The 2013 Jornada Long Term Ecological Research (LTER) science meeting and field trip had all the comforts. On this field trip we rode in one of two greyhound-class stratacruiser with a professional driver, a bathroom and an air conditioner. It kicks up an impressive rooster tail of dust. Keep the windows closed! The greyhound-class bus drivers know their dust. When coming to a stop on the dust thick road-bed he paused to let the “dust-rain” settle out around the stratacruiser before opening the door and letting us out.
Twenty years ago in 1993, the LTER science field-trippers rode in a caravan of 7 9-seat, university-class vans. The lead PI, in the lead less-dusty van and determined the speed of travel and thereby open and close the windows as thermal homeostasis dictated. So what is it -- windows open or windows closed?

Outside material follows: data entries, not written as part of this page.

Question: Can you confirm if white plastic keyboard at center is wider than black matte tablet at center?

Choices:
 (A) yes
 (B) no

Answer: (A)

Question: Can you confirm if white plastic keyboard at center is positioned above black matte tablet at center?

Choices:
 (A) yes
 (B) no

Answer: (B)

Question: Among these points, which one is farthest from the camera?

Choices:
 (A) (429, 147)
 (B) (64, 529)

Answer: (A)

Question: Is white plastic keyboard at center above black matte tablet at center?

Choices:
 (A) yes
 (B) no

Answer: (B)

If you are on a hard surface road and air temperatures are lower than body temperatures, open the windows and get all the forced air convection you can, thus maximizing perspiration and cooling. However, if air temperature is higher than skin temperature, opening the windows just means more heating in need of pre sw. Riding over a gravel, sand and dust roads, like on the Jornada without air conditioning, just hope for cool weather! Forced convection to max out perspiration can be augmented with a hand held fan as it can produce airflow across your skin surface of about 2.5 cm/second. For those with slightly or unsightly skin hair, a more vigorous fanning will help a bit.

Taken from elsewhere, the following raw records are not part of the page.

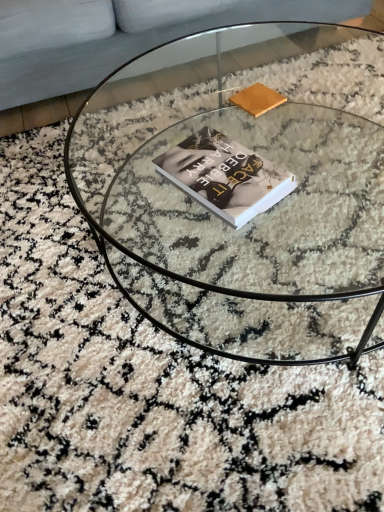
Find the location of a particular element. vacant area that is in front of matte brown book at upper center is located at coordinates (265, 134).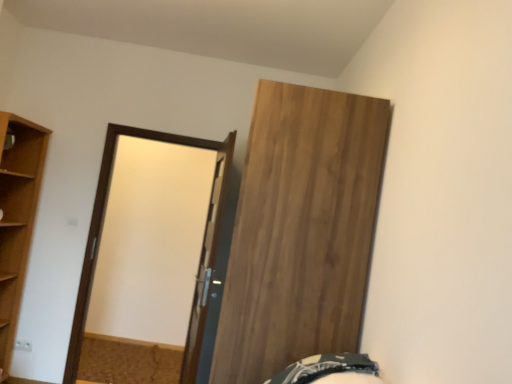
Question: In terms of width, does dark green fabric bed at lower right look wider or thinner when compared to wooden door at upper right, the 1th door when ordered from right to left?

Choices:
 (A) thin
 (B) wide

Answer: (A)

Question: Based on their positions, is dark green fabric bed at lower right located to the left or right of wooden door at upper right, marked as the second door in a left-to-right arrangement?

Choices:
 (A) right
 (B) left

Answer: (A)

Question: Which is nearer to the matte brown door at center?

Choices:
 (A) dark green fabric bed at lower right
 (B) wooden door at upper right, the 1th door when ordered from right to left
 (C) light brown wood at left
 (D) white glossy door at center, which is the second door in right-to-left order

Answer: (D)

Question: Estimate the real-world distances between objects in this image. Which object is farther from the white glossy door at center, which is the second door in right-to-left order?

Choices:
 (A) matte brown door at center
 (B) light brown wood at left
 (C) wooden door at upper right, the 1th door when ordered from right to left
 (D) dark green fabric bed at lower right

Answer: (B)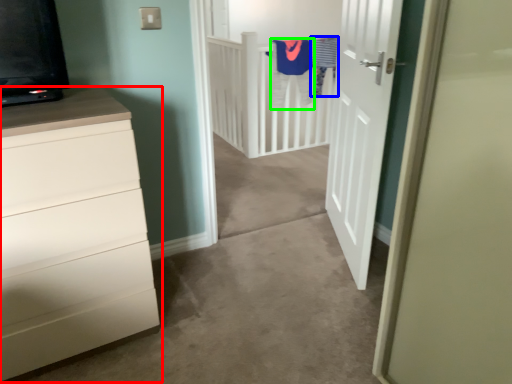
Question: Which object is positioned farthest from chest of drawers (highlighted by a red box)? Select from laundry (highlighted by a blue box) and robe (highlighted by a green box).

Choices:
 (A) laundry
 (B) robe

Answer: (A)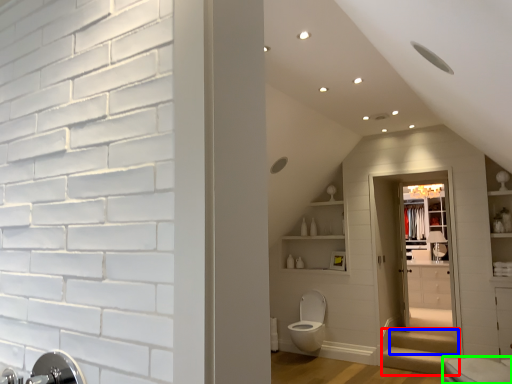
Question: Based on their relative distances, which object is farther from stairwell (highlighted by a red box)? Choose from stairwell (highlighted by a blue box) and toilet (highlighted by a green box).

Choices:
 (A) stairwell
 (B) toilet

Answer: (B)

Stephanie Bestelmeyer of the Asombaro Institute for Science Education out-oooohed and -ahhhed all contenders on the field trip. The contenders included Curtis Monger of NMSU who crafted a geophysical synthesis of the Jornada Basin, and Kris Havstad of the USDA who peopled the landscape and made it come alive. A strong science synthesis was thus built that established the foundation for all the talks that followed. Kudos all around. Now we will have to wait another 22 years for the next saga.
The Jornada LTER, the Jornada NEON, and the Jornada ARS, have established an impressive research partnership. Other LTERs may well be served by cross-site partnering. Site strategic planning in this direction should be a growth industry. Planning at the network level will be critical as well. Somewhere around 2020 and when NEON engineers finish their work and turn keys to the facilities over to the ecological community and to the broader community of environmental scientist, a plan will need to be on the table. 2020 is right around the corner.